Des saoudiens pour sauver KTV

C'est officiel. Des négociations sont actuellement en cours entre Rafik Khalifa et des émirs saoudiens pour le rachat de KHALIFA TV. Selon des sources dignes de foi, c'est le général Larbi Belkheir directeur de cabinet de Bouteflika, et qui a des entrées solides dans les palais du Golfe, qui a intervenu personnellement auprès de ses amis saoudiens pour entreprendre l'opération sauvetage de cette chaîne de télévision pas comme les autres. Les négociations portent sur le nombre d'actions à céder aux saoudiens.

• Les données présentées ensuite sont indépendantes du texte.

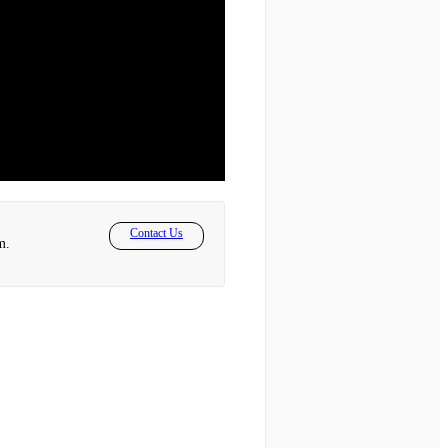
Contact Us
m.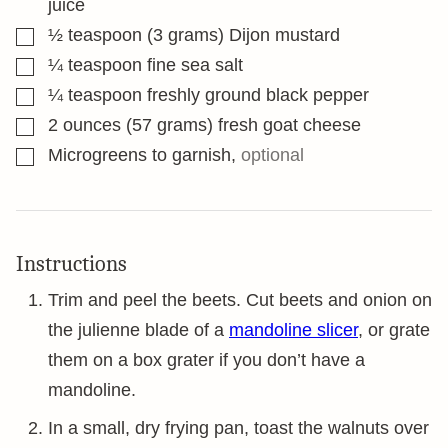
juice
▢
½
teaspoon
(3 grams) Dijon mustard
▢
¼
teaspoon
fine sea salt
▢
¼
teaspoon
freshly ground black pepper
▢
2
ounces
(57 grams) fresh goat cheese
▢
Microgreens to garnish
,
optional
Instructions
Trim and peel the beets. Cut beets and onion on
the julienne blade of a
mandoline slicer
, or grate
them on a box grater if you don’t have a
mandoline.
In a small, dry frying pan, toast the walnuts over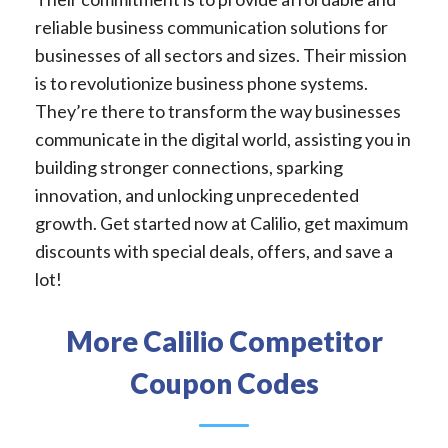
reliable business communication solutions for
businesses of all sectors and sizes. Their mission
is to revolutionize business phone systems.
They’re there to transform the way businesses
communicate in the digital world, assisting you in
building stronger connections, sparking
innovation, and unlocking unprecedented
growth. Get started now at Calilio, get maximum
discounts with special deals, offers, and save a
lot!
More Calilio Competitor
Coupon Codes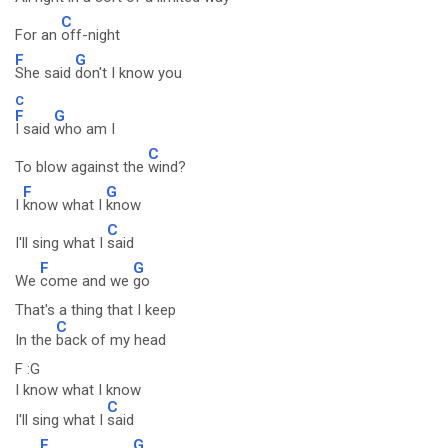
C
For an
off-night
F
G
She said
don't I know you
C
F
G
I said
who am I
C
To blow against the
wind?
F
G
I
know what I
know
C
I'll sing what I
said
F
G
We
come and we
go
That's a thing that I keep
C
In the
back of my head
F :G
I know what I know
C
I'll sing what I
said
F
G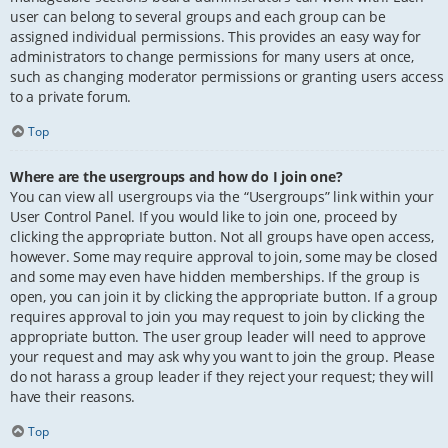
user can belong to several groups and each group can be
assigned individual permissions. This provides an easy way for
administrators to change permissions for many users at once,
such as changing moderator permissions or granting users access
to a private forum.
Top
Where are the usergroups and how do I join one?
You can view all usergroups via the “Usergroups” link within your
User Control Panel. If you would like to join one, proceed by
clicking the appropriate button. Not all groups have open access,
however. Some may require approval to join, some may be closed
and some may even have hidden memberships. If the group is
open, you can join it by clicking the appropriate button. If a group
requires approval to join you may request to join by clicking the
appropriate button. The user group leader will need to approve
your request and may ask why you want to join the group. Please
do not harass a group leader if they reject your request; they will
have their reasons.
Top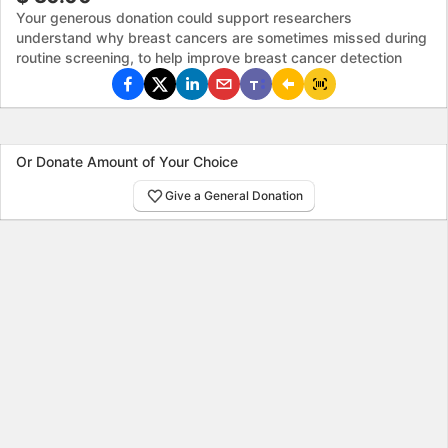
Your generous donation could support researchers
understand why breast cancers are sometimes missed during
routine screening, to help improve breast cancer detection
Or Donate Amount of Your Choice
Give a General Donation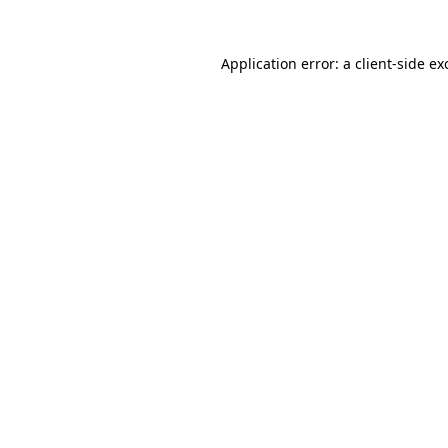
Application error: a
client
-side ex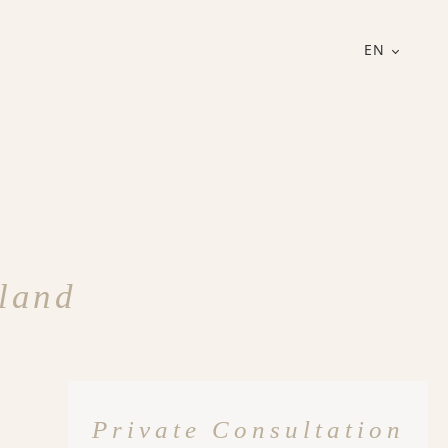
EN
rland
Private Consultation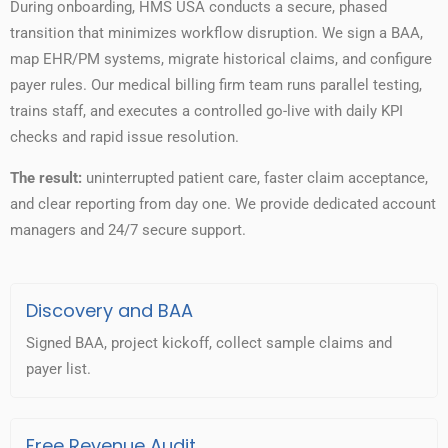
During onboarding, HMS USA conducts a secure, phased
transition that minimizes workflow disruption. We sign a BAA,
map EHR/PM systems, migrate historical claims, and configure
payer rules. Our medical billing firm team runs parallel testing,
trains staff, and executes a controlled go-live with daily KPI
checks and rapid issue resolution.
The result:
uninterrupted patient care, faster claim acceptance,
and clear reporting from day one. We provide dedicated account
managers and 24/7 secure support.
Discovery and BAA
Signed BAA, project kickoff, collect sample claims and
payer list.
Free Revenue Audit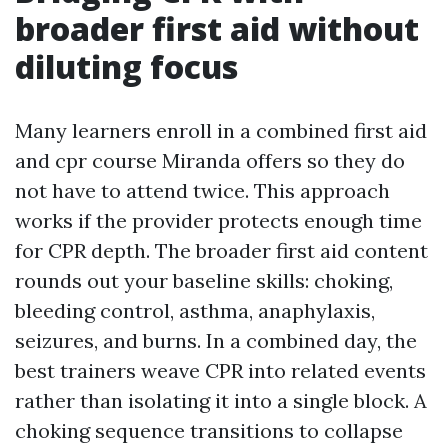
broader first aid without
diluting focus
Many learners enroll in a combined first aid
and cpr course Miranda offers so they do
not have to attend twice. This approach
works if the provider protects enough time
for CPR depth. The broader first aid content
rounds out your baseline skills: choking,
bleeding control, asthma, anaphylaxis,
seizures, and burns. In a combined day, the
best trainers weave CPR into related events
rather than isolating it into a single block. A
choking sequence transitions to collapse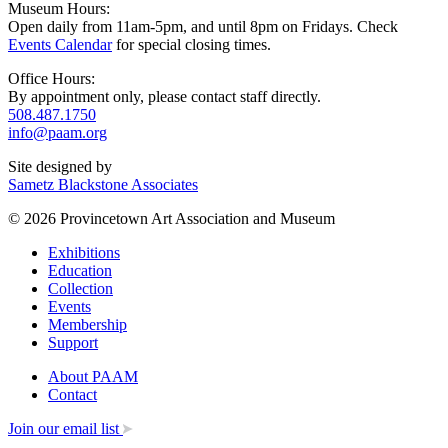
Museum Hours:
Open daily from 11am-5pm, and until 8pm on Fridays. Check
Events Calendar
for special closing times.
Office Hours:
By appointment only, please contact staff directly.
508.487.1750
info@paam.org
Site designed by
Sametz Blackstone Associates
© 2026 Provincetown Art Association and Museum
Exhibitions
Education
Collection
Events
Membership
Support
About PAAM
Contact
Join our email list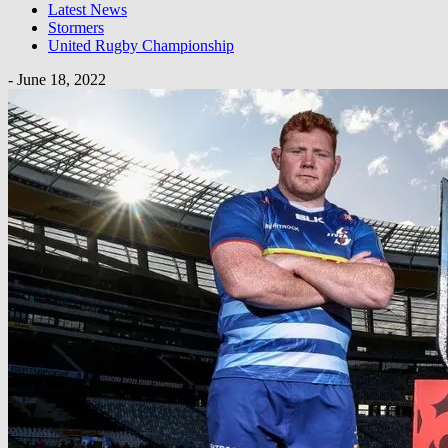
Latest News
Stormers
United Rugby Championship
-
June 18, 2022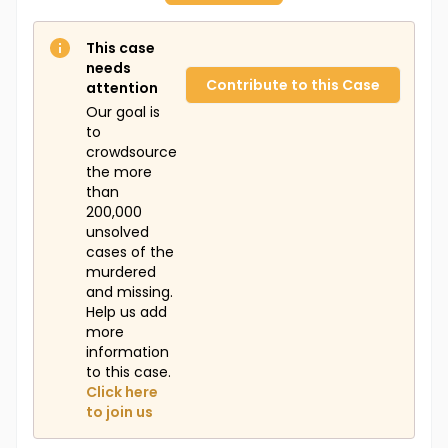
This case
needs
Contribute to this Case
attention
Our goal is
to
crowdsource
the more
than
200,000
unsolved
cases of the
murdered
and missing.
Help us add
more
information
to this case.
Click here
to join us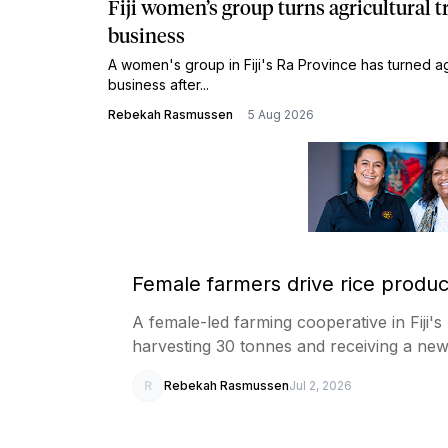
Fiji women’s group turns agricultural t
business
A women's group in Fiji's Ra Province has turned agri
business after...
Rebekah Rasmussen
5 Aug 2026
Female farmers drive rice producti
A female-led farming cooperative in Fiji's
harvesting 30 tonnes and receiving a ne
R
Rebekah Rasmussen
Jul 2, 2026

Ces derniers n'ignorent pas que leurs partenaires algériens sont en difficultés financières. Ils en profitent, alors, pour ne pas se contenter de jouer aux mécènes en apportant l'argent sans avoir la possibilité de contrôler réellement la chaîne.

Incapable de s'autofinancer, KHALIFA TV que ses dirigeants occultes représentés par Rafik Khalifa comptaient entretenir financièrement à partir d'Alger, ont fini par réviser leurs calculs après l'arrestation à l'aéroport d'Alger de Djamel Guelimi, ami d'enfance de Rafik et président de la chaîne de télévision, avec deux complices, en possession de trois mallettes bourrées de billets de banques. Ils sont revenus à l'évidence qu'on ne peut financer une société de droit français à partir de l'Algérie.

En ouvrant le capital aux saoudiens, les propriétaires de KHALIFA TV prouvent une fois de plus qu'ils s'obstinent à ne laisser aucun algérien pénétrer leur jardin secret. Larbi Belkheir explique, à ses proches, son intervention comme " acte humanitaire " pour sauver les emplois des salariés de la chaîne. Pourtant, il y a bien des Algériens qui voudraient investir dans le champ audiovisuel qui demeure hermétiquement fermé en Algérie. Et quand il s'agit de lancer une chaîne algérienne à l'étranger, il faudrait qu'elle soit entre des mains de fidèles du pouvoir des généraux maffieux. Un tour de table qui aurait réuni des hommes d'affaires algériens pour entrer dans le capital de la chaîne ne serait-il pas une meilleure solution que de se livrer aux saoudiens? Les décideurs algériens, qui sont derrière l'ascension de Khalifa, tiennent à préserver le secret de de leurs magouilles.